Firmo el tratado de paz con ganas
de terminar esta cruel guerra entre nosotros, y me escapo hacia los límites de
mi propia compresión de los hechos sintiéndome derrotado, cansado de pelear en
absurdos. Todavía es pronto para determinar quién se llevó la mejor parte de la
porción, creo que ninguno supo qué hacer con tanto. Bajo mis armas de palabras
y las destruyo en una carta de amor sin sentido, escribo tu nombre sin nombrarte,
y prendo fuego a mis plegarias. Camino por la ciudad sin rumbo, por donde
alguna vez fue nuestro hermoso campo de batalla, repleto de casas vacías,
plazas sin naturaleza, recuerdos de viejas épocas. Se siente en el aire una
densa bruma de desdicha con aroma a fracaso, con toques de desgracia y
fatalidad.
Llego a la frontera de nuestros
cuerpos y te entrego mi bandera.

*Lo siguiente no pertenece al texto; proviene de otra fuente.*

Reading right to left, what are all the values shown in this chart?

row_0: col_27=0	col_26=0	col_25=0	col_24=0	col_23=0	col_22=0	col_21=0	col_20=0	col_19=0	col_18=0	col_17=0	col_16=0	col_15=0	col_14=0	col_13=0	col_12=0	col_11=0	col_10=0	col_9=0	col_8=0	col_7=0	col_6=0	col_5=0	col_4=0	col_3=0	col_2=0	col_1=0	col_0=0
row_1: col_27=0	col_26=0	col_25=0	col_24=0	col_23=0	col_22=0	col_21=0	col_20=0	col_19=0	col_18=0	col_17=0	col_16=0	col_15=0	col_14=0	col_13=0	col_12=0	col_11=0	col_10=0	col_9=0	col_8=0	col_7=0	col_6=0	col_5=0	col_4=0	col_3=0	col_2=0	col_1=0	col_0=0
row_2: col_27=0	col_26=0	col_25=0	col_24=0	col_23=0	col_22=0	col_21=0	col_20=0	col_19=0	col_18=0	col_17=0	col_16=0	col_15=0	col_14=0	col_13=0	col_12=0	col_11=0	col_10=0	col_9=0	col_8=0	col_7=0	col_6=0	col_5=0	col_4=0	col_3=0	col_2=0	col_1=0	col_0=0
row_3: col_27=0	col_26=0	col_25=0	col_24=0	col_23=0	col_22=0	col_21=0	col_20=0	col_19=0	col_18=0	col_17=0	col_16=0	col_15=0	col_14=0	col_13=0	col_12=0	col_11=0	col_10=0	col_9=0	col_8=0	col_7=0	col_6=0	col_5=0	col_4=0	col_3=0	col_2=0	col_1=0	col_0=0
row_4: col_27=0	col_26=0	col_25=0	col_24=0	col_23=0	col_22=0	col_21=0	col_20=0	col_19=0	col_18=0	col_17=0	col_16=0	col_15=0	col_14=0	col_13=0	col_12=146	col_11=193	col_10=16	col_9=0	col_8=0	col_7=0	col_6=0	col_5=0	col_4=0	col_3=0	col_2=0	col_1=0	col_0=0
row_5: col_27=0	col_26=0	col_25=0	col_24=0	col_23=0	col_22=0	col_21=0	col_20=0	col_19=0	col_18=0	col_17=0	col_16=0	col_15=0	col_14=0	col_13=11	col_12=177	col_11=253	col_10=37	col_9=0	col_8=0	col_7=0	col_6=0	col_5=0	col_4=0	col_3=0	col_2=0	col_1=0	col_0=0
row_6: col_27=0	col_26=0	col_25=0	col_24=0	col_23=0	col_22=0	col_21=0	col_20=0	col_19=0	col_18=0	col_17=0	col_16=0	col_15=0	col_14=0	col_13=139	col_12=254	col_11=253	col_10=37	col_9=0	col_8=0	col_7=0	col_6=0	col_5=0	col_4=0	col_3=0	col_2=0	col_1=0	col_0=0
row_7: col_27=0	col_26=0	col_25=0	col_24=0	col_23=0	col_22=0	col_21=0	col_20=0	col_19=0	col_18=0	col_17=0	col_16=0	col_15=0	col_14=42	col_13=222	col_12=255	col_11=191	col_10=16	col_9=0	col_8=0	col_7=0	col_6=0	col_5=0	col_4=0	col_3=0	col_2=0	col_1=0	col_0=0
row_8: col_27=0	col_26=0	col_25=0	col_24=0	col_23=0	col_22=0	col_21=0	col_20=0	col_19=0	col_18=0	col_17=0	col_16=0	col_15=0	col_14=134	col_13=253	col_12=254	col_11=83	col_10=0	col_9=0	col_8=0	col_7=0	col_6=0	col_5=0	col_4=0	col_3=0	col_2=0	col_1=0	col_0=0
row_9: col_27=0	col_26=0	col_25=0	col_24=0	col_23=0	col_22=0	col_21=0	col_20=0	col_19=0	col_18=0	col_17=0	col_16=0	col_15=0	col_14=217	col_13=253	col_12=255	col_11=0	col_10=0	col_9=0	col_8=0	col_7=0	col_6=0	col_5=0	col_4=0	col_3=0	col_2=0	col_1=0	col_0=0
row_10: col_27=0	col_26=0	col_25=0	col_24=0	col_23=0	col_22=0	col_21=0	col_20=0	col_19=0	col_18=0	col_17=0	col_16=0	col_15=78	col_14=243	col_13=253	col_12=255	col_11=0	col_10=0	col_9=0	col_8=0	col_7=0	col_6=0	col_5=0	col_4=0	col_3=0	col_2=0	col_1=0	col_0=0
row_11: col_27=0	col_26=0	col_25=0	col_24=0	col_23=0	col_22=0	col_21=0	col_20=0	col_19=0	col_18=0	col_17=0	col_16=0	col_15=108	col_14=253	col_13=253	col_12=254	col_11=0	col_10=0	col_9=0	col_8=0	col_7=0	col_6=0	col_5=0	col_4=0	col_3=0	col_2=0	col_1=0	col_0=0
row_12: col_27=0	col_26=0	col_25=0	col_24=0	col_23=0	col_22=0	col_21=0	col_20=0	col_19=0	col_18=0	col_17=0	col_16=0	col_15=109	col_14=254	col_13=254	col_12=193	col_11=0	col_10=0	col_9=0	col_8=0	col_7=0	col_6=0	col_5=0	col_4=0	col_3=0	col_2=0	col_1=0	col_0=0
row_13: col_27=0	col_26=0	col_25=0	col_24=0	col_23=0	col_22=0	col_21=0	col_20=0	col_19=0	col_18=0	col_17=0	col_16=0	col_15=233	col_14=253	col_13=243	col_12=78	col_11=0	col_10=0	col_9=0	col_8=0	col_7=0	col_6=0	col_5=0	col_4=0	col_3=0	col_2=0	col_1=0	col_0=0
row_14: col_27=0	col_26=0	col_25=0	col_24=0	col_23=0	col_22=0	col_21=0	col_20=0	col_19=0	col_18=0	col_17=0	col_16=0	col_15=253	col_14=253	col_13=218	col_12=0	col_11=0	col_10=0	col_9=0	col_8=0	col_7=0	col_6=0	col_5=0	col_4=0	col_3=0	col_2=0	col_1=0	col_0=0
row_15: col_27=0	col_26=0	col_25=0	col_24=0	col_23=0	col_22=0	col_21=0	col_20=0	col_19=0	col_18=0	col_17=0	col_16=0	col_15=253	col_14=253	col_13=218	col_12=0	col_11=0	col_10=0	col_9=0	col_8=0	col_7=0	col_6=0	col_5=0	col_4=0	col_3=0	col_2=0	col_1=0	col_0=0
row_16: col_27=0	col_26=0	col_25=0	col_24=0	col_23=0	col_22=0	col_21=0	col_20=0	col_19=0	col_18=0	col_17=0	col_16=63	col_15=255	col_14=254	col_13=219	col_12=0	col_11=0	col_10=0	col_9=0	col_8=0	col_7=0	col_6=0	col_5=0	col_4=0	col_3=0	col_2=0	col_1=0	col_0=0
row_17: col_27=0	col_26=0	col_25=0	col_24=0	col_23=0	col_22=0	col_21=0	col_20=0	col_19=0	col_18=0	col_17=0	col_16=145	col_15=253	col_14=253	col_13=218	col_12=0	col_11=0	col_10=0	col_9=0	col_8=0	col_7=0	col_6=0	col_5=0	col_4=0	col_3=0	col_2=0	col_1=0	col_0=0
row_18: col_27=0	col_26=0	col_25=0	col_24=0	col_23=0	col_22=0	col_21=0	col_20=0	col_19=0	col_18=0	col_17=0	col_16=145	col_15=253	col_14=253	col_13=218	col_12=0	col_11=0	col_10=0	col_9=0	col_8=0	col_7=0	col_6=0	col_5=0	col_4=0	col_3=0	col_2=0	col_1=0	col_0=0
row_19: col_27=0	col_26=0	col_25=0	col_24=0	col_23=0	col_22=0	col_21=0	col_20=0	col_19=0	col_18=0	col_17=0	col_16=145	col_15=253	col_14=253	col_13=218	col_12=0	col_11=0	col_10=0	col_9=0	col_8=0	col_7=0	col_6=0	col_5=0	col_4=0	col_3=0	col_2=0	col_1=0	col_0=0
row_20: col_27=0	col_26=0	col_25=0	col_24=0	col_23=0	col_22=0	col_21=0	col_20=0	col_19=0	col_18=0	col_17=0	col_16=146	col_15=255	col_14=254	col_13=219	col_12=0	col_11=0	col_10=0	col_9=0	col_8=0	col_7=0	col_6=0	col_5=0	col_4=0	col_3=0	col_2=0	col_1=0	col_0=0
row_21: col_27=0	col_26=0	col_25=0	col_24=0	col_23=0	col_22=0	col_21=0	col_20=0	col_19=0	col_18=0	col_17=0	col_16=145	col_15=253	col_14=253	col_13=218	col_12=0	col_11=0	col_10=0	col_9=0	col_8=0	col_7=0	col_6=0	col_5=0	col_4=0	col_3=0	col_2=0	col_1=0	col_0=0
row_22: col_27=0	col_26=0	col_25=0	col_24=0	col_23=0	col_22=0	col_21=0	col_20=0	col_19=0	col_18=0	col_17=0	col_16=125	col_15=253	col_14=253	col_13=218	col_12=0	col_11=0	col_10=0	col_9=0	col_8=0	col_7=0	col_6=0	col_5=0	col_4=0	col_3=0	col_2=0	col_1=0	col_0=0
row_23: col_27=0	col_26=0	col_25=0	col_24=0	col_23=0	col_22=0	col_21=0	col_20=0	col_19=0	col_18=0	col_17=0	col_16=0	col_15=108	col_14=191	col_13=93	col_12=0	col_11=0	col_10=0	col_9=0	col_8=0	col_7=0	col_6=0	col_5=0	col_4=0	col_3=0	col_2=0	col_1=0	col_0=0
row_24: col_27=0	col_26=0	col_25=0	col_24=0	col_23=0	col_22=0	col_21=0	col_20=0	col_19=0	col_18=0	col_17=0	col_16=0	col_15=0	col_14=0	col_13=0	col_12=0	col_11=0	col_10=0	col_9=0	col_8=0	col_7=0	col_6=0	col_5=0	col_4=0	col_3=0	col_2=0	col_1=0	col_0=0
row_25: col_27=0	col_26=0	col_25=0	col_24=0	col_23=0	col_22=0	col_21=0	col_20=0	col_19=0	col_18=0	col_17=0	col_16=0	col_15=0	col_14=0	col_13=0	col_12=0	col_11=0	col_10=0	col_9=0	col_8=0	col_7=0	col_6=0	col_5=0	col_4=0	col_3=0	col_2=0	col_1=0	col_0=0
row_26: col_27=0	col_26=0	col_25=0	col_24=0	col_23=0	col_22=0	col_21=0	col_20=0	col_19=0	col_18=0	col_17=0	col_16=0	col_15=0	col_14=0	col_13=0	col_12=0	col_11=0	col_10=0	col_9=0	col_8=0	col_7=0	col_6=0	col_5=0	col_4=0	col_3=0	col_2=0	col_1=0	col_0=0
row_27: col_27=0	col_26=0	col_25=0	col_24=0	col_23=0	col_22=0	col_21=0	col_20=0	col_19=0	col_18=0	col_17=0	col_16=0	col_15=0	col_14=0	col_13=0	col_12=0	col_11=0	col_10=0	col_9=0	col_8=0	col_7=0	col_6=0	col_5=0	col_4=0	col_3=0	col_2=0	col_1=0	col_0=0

Me rindo solemnemente ante tus labios y sello
con un roce perfecto la eternidad de mis pasiones expuestas ante la multitud.
Doy media vuelta, cubro mis ojos con la seda cortada de nuestros abrigos de
frío, y camino diez pasos esperando mi capitulación.
Sigo sin comprender cómo no
siento el placer de tus balas cuando volteo para sentirte por última vez. El
rifle en tus manos no tiembla tanto como tus soldados, aquellos disfrazados de
momentos que pelearon hasta el final por algo distinto. Las flores de la
memoria me alcanzan desprevenido, los disparos suenan a corta distancia,
penetran mi espalda y llegan al corazón. Como pétalos de rosa, caen sin decidir
si me quieren o no me quieren lastimar. Sólo cuando entreveo desnudo tu
incontrolable deseo de dejarme seguir respirando, es que lo comprendo. La
muerte de un amor es seguir viviendo, pero sin vida.